I'm starting a law-related thread, there are a lot of smart law people here.
I'm a mobile app developer + a lot of people I know were at this workshop today.
California Attorney General Kamala Harris Talks Mobile Innovation, Privacy, and the Law
BY SARAH LAI STIRLAND | Wednesday, April 10 2013
California Attorney General Kamala Harris on Wednesday urged mobile software developers to explain to users how their products work as clearly as possible so that there are no nasty surprises -- both on the part of the end users, and the developers who may hear from her office for privacy violations.
"Let’s not stop the innovation. I don’t want to shut it down," she told a roomful of developers and businesspeople at the startup co-working office space Runway Workspace in the South of Market area of San Francisco. "But what we do have to do is to give the user information, and let the user, not anyone else, make the choice about the tradeoff."
Harris spoke at an event organized by her own office, the University of California Hastings (her alma mater) and the Association for Competitive Technology, an association in Washington, D.C. that represents individual software developers who often can't afford to hire their own in-house privacy counsel. Her remarks come as the Obama administration itself is struggling to work with all kinds of stakeholders on how to best protect consumers in a world where their devices are always on, and using the attributes of personal information and location to build their businesses.
Harris' office published a 20 page-plus booklet of checklists and recommendations for app developersto be mindful of when creating their products this January. The Electronic Frontier Foundation, a digital rights group, praised the recommendations, but several advertising associations, including the American Association of Advertising agencies, called them "unworkable."
Her office established a special privacy enforcement and protection unit last July, staffed with some high-powered lawyers, such as Travis LeBlanc, formerly a lawyer at the white-shoe law firms of Williams & Connelly in Washington, D.C., and Keker & Van Nest in San Francisco.
How state attorneys general approach privacy in the digital world is of great interest to practitioners in political technology. San Francisco-based Organizer, for example, enables campaigns to track their field canvassers with GPSes on their mobile phones as they knock on doors and updates information in its voter database in real-time as volunteers collect new data. As users do more and more from their phones, mobile advertising has gained increasing attention from political campaigns. And one of the biggest innovations to come from the Obama campaign in 2012 was software that avoided potential Federal Election Commission roadblocks against collecting mobile donations by allowing donors to authorize, by text message or otherwise, a gift from their credit card account already on file.
The terms of service governing these and many other applications are breaking new legal ground, and consumers are just beginning to understand how their data is shared, used, bought and sold — in politics and otherwise.
Harris is an apt character to follow in the privacy debate. She may be the only attorney general in the country to have made privacy policies a campaign issue when, in 2010, she accused her then-Democratic rival Chris Kelly, Facebook's former chief privacy officer, of giving Facebook's users' information away, a charge that Kelly's campaign denied.
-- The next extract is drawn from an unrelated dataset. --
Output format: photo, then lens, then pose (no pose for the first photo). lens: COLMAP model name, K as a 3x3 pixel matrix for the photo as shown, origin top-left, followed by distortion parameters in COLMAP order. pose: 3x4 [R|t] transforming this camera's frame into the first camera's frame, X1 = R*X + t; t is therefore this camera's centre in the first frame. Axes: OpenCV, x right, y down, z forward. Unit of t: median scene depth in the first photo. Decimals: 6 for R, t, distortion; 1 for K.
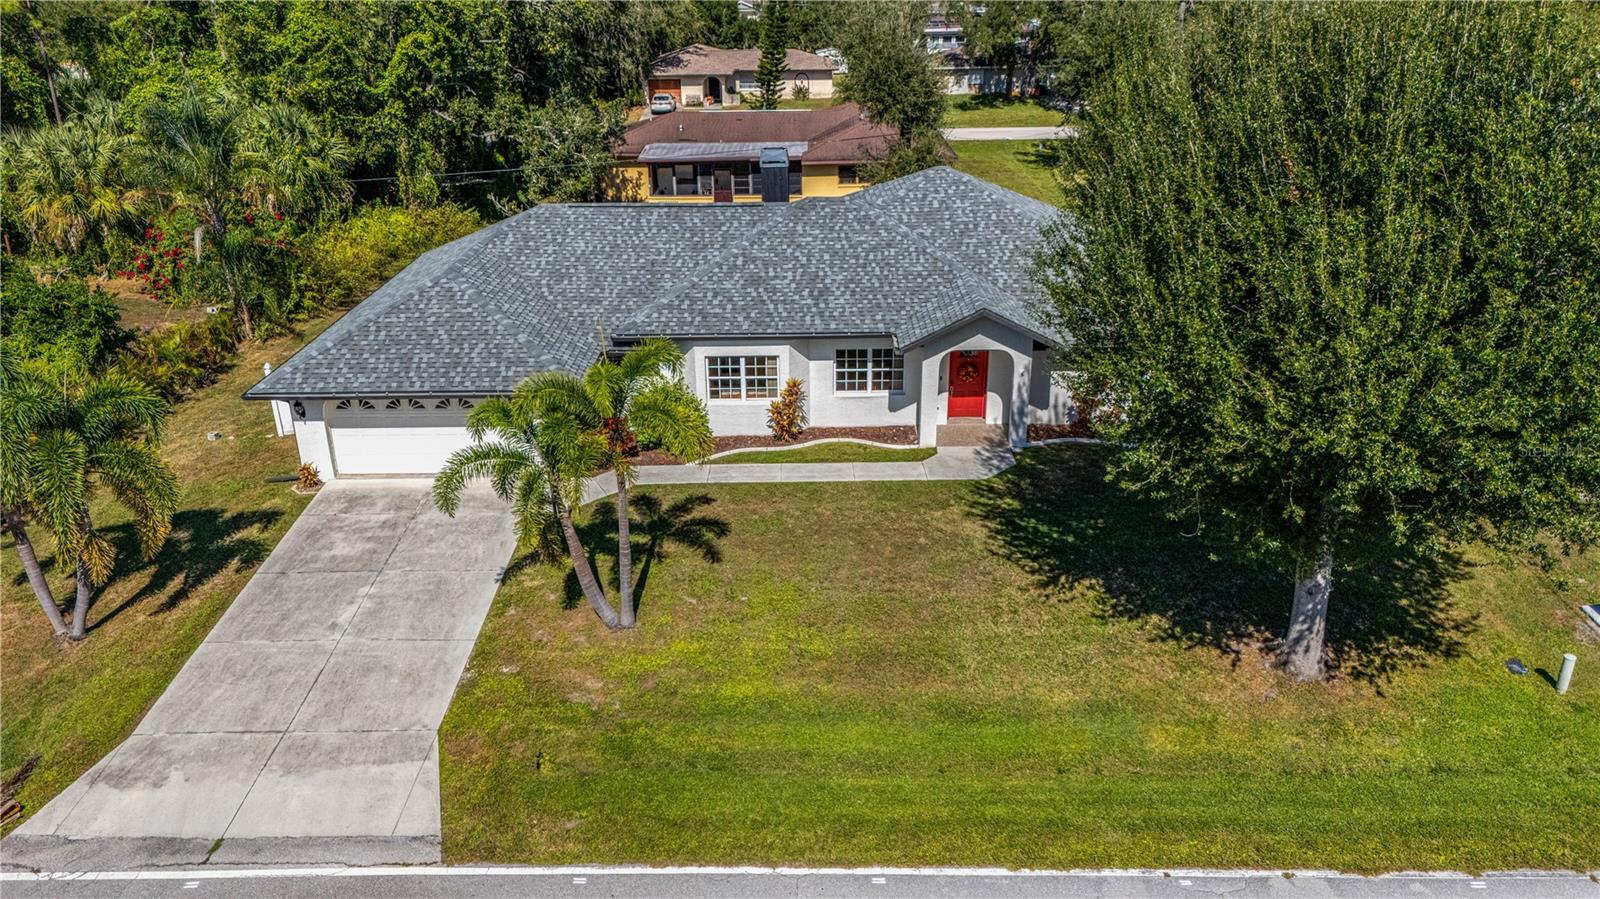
lens RADIAL K [[1173.4, 0, 800.0], [0, 1173.4, 449.5], [0, 0, 1]] dist [0.029158, -0.000450]
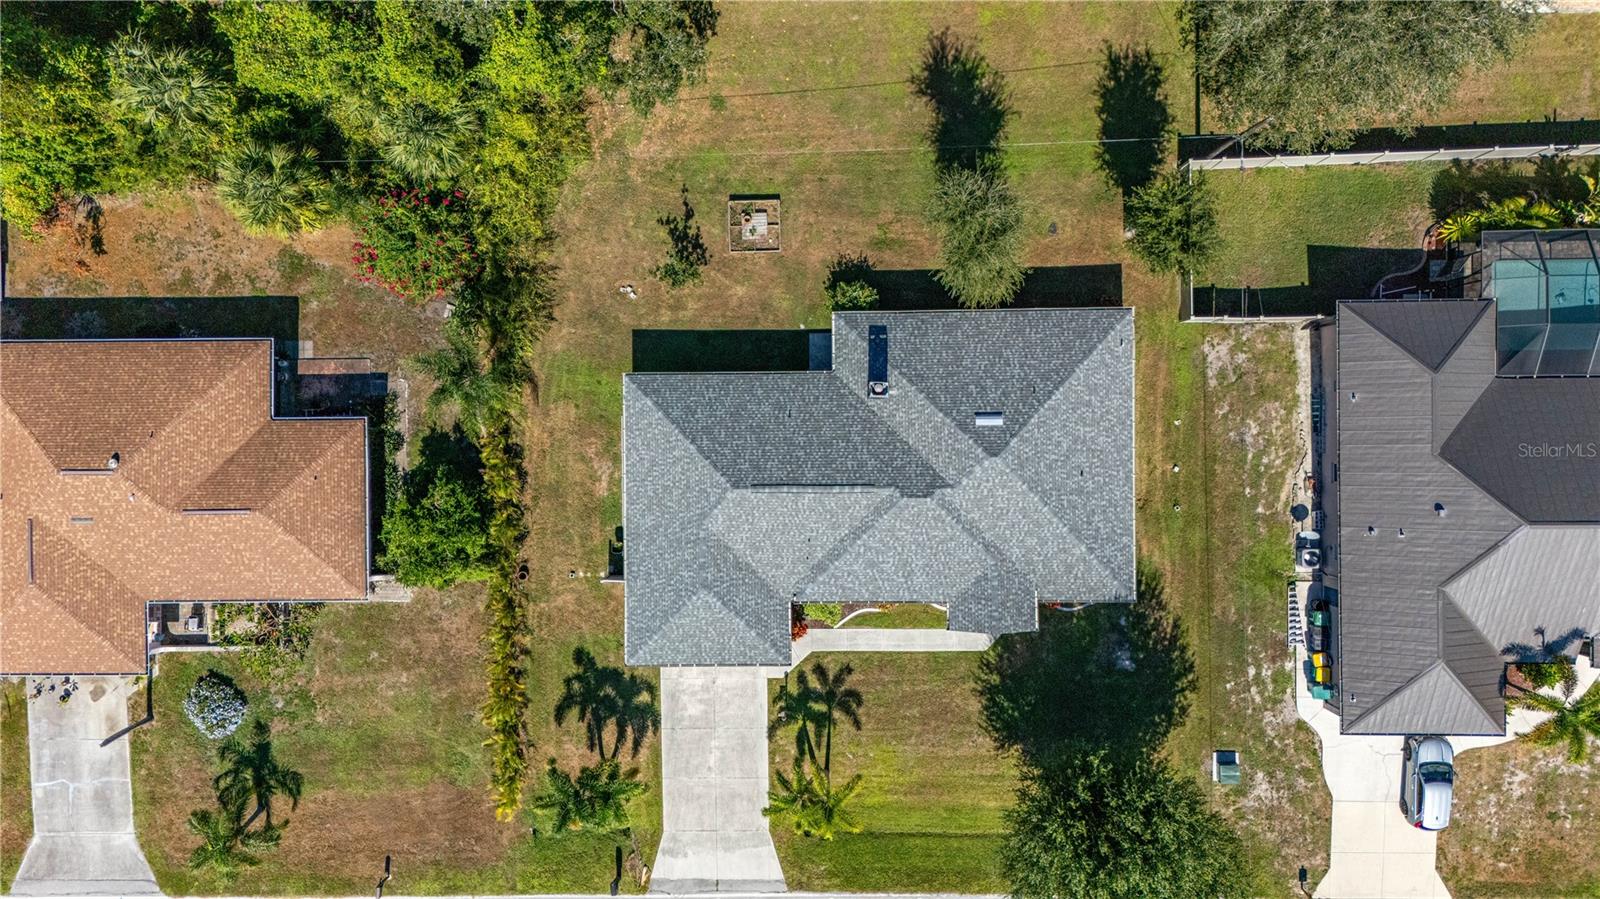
lens RADIAL K [[1196.4, 0, 800.0], [0, 1196.4, 449.5], [0, 0, 1]] dist [0.084444, -0.083700]
pose [[0.999705, -0.013563, -0.020142, -0.114140], [0.023801, 0.382930, 0.923471, -1.992280], [-0.004812, -0.923678, 0.383140, 0.517909]]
"Some people might not mind giving up their contact list to get that mobile app, because they only have four people in it, and they don’t like them anyway," Harris joked at the event. "Me, not so much. I don’t want to give up my contact list. Let the user figure out what the benefit is before they give it up."
Harris urged developers to tell their users as much as possible about how they use their information, and to give them 'tools' to let them make their choices. The Association for Competitive Technology is working on such tools, like a privacy dashboard that would tell app users, through icons, what information is being collected.
"I am a career prosecutor. I know the great power that we have," Harris told the audience. "I learned at a very young age in my career that with a swipe of my pen, I could charge someone with a misdemeanor, the lowest level of crime possible, and by virtue of doing that, that person would have to pick out of their pockets to hire a lawyer. They may be arrested, they may spend a couple of hours or days in jail, they’ll be embarrassed in the context of their family and community, probably have to miss time from work for court appearances – all because I charged him with a crime. It’s an incredible amount of power that we have, and we’re well aware of that."
Some developers at the meeting Wednesday morning said that they weren't aware of all of the legal requirements they had to fulfill when building their apps, and some even suggested that Google wouldn't have been possible as a company had all these rules on privacy been in place at its founding, a notion that LeBlanc contested during a later panel.
Jerome Starch, a developer who attended a NASA hackathon in March and who is developing an app with information from NASA to get kids interested in science, stood up after Harris left, and said her words "terrified" him.
Morgan Reed, ACT's executive director, re-assured him, saying that NASA uses Privo, a service that ensures app compliance with the Children's Online Privacy Protection Act.
Jonathan Nelson, another entrepreneur who spoke that morning, drew cheers when he said, "What I really want is privacy as a service for $5 a month."